(Article from the Spor Festival website)
Six Danish composers and sound artists have come together to form the orchestra DCMC (Danish Computer Music Confederation), which basically deals with presenting live music encoded for extinct computers. The choice of these obsolete computers should not be understood only as a nostalgic look back to the composer’s childhood as they all grew up with this type of technology, but as a staging and study of the forgotten and neglected potentials inherent in these first home computers. The old and forgotten technological voices, which today has been removed from our consciousness, is brought to life again and tells us about a time when it was still possible to create remarkable and relevant computer music.DCMC consists of following members:
- Sandra Boss: Sound artist, composer, researcher.
- Jonas Olesen: Sound artist, composer.
- Søren Lyngsø Knudsen: Sound artist, composer.
- Mikkel Moir Pihl: Sound artist, composer.
- Jonas R. Kirkegaard: Sound artist, composer.
- Morten Riis: Sound artist, composer, researcher.
Three questions for DCMCWhat opportunities, qualities or restrictions do you think sound has as an artistic material?
Sound as a material has the advantage that it is in a constant negotiation between physical concreteness – and immaterial sensuality.
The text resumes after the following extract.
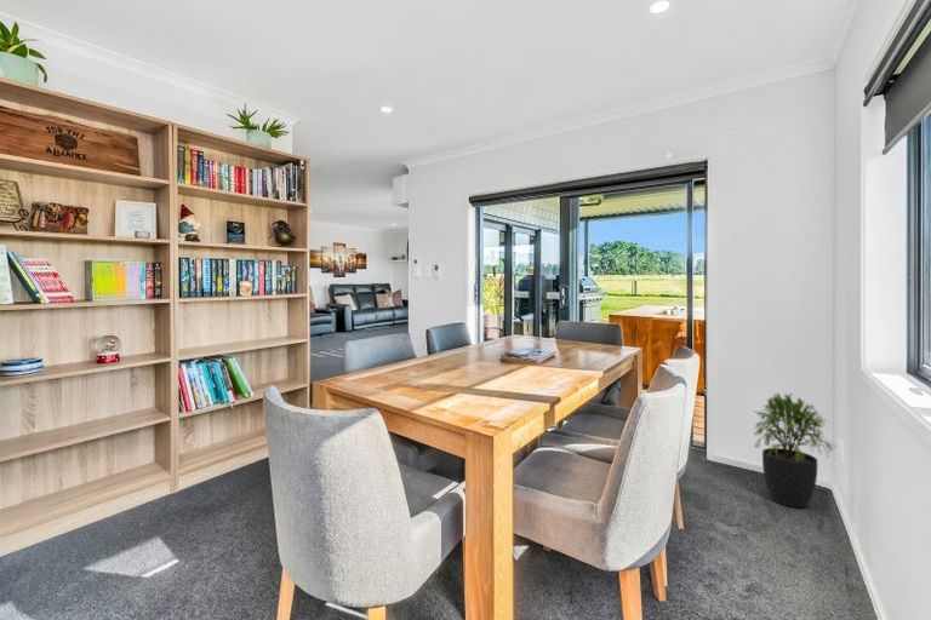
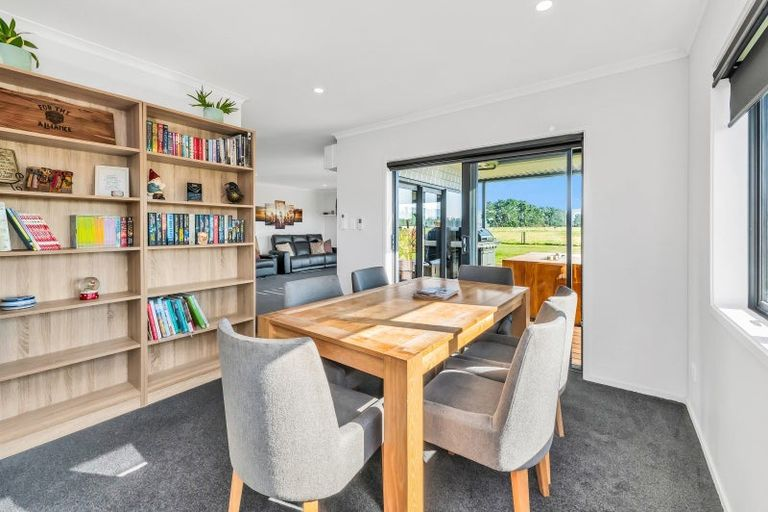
- potted plant [752,391,838,509]
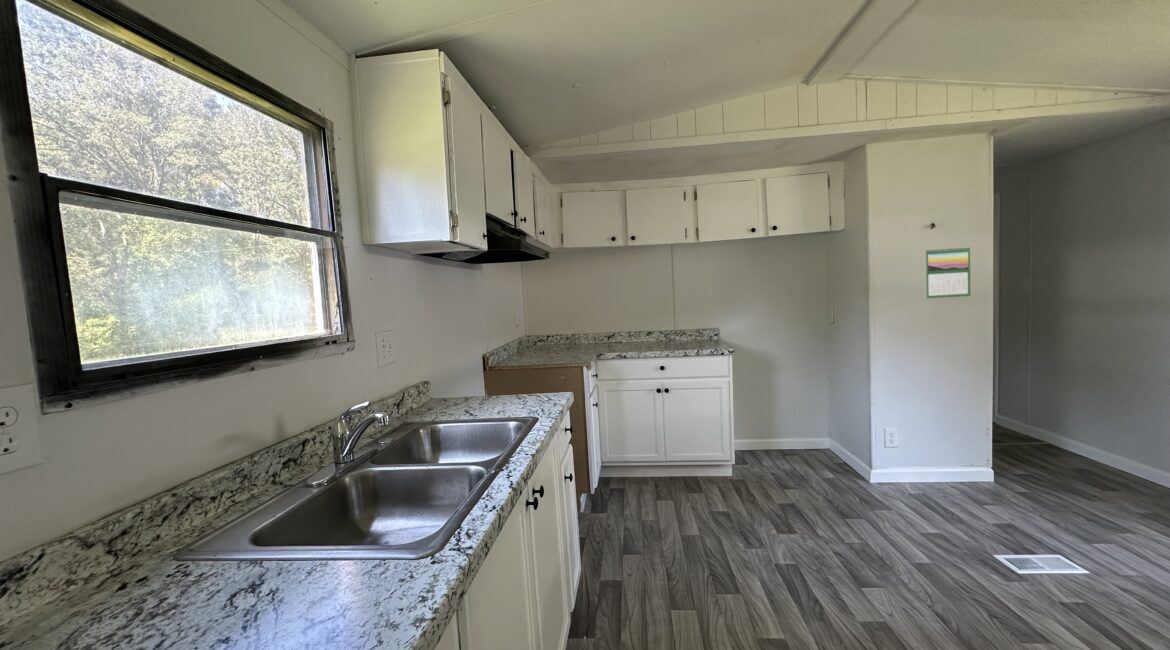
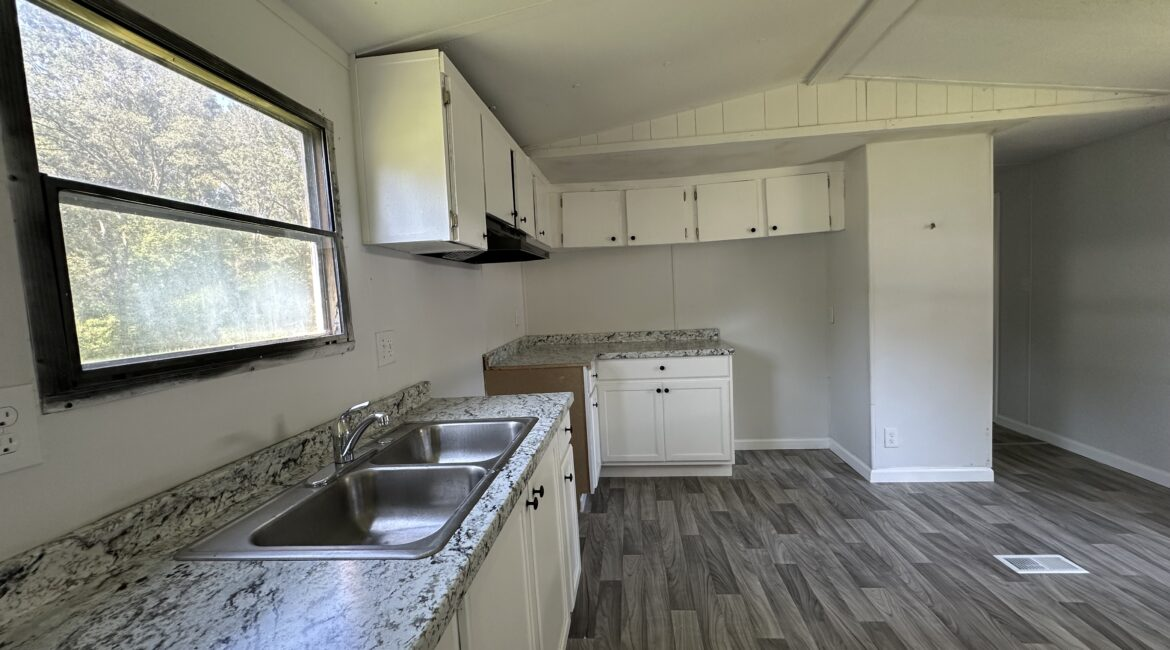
- calendar [924,245,971,299]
We can’t see sound, but feel its effect on our bodies or observing it in our technological devices. This causes the creation of a field of tension between our expectation for a given aural event (for example, in the seconds before you put a record on a turntable, an act which exclusively relate to the sound’s physical representation of the plate material) and the actual auditory sensation where our perceptual apparatus kicks in and we are overwhelmed by sensory impulses that at once makes us forget the sound’s physical materiality – but at the same time it is tied to our knowledge and experience of sound in different (physical) situations (different speakers that behave in special ways, turntables spinning etc.). The interesting thing is that sound is not some defined situations, sound is impossible to outpoint directly, we can only observe or perceive its effect in something else. This is the sound greatest force, but at the same time also its greatest weakness because it obliges the artists, who have sound as their material, to work consciously with this sound duality. Sound is not just sound – but is sound for something – because of something – a relational structure that constantly challenge and expand composers and sound artists work – by constantly opening new opportunities to conceptualize and contextualize the retracted being of soundHow can it be, that when wanting to explore classical music traditions, it is often the staging, formats and surroundings that appears as changeable and not the music?
A premature answer will be that it is not possible to write more new music – that it on the other hand is only possible to place existing music into new contexts and constellations. But if you take the perspective from question #1 into the discussion, you will learn that because sound or music can not be reduced to either something that sounds immaterial in the air (and thus can be sensed) and can not be reduced to the symbolic score or computer program – it must conclusively mean that the proposed distinction between surroundings and music is not a valid premise to discuss what music is and will be in the future. Music does not unfold in predefined locations or time (different physical spaces, measurable mechanical temporality etc.). Music creates space and time, in cooperation with other objects (violins, speakers, people, dust on the plates). Various spaces and temporalities unfold, when notes and sounds are born of sounders and spread in the air, wood, metal, eardrums. The music is not to find in one particular place at a particular time, and therefore it is not valid to ask about the relationship between music/sound and context, since music is context as much as the environment is music.
With SPOR 2015s theme STAGING THE SOUND, the festival focuses on putting certain music practices up for discussion, especially those that exist around opera and music drama. In your experience, what happens when working with classical music in a more modern perspective – in general and in regards to your own artistic practice?
To take up the discussion from the previous questions the entire theme of the festival STAGING THE SOUND presents a paradox because it is trying to create a gap between the music-in-itself (and what is it that really in-itself? Is it the score? The idea? The movement of air molecules? Impulses from the eardrum to the brain?) and it’s performance or staging. To say that music can be a consistent size (which then can be staged), understood as either an artistic idea, a score, a media representation, will be an attempt to exhaust what music is. As described earlier, this is not possible because the music / sound are withdrawn – in the sense that we can not point to where it is, nor reduce it, as it always is something in relation to something else. Basically, there is no sound that can be detached from its surroundings or mediation; whether it is a physical space and a rotating plate or an electrical pulse in a microchip is subordinate. What is important in this context is that STAGING and SOUND are not two separate things, just like MUSIC and PRACTICE are not separate either. It’s all connected and cannot exist without each other. If you ask only for staging you forget that staging is just as much the sound as the sound is staging.